Instruction: Render the text lines from all the rows below as one numbered list, skipping blank lines. Leave the pictures out of your answer.

Information:
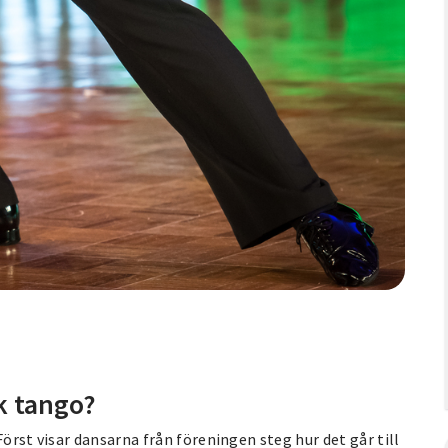
k tango?
Först visar dansarna från föreningen steg hur det går till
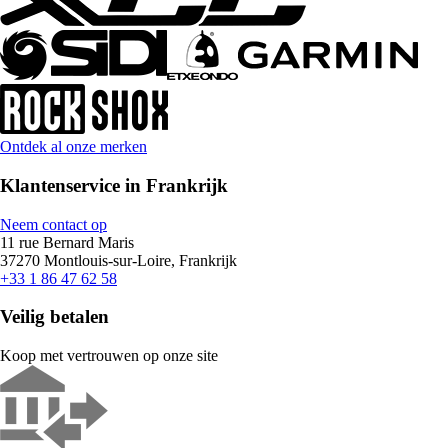
Ontdek al onze merken
Klantenservice in Frankrijk
Neem contact op
11 rue Bernard Maris
37270 Montlouis-sur-Loire, Frankrijk
+33 1 86 47 62 58
Veilig betalen
Koop met vertrouwen op onze site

Output below:
1. k tango?
2. Först visar dansarna från föreningen steg hur det går till
3. Ontdek al onze merken
4. Klantenservice in Frankrijk
5. Neem contact op
6. 11 rue Bernard Maris
7. 37270 Montlouis-sur-Loire, Frankrijk
8. +33 1 86 47 62 58
9. Veilig betalen
10. Koop met vertrouwen op onze site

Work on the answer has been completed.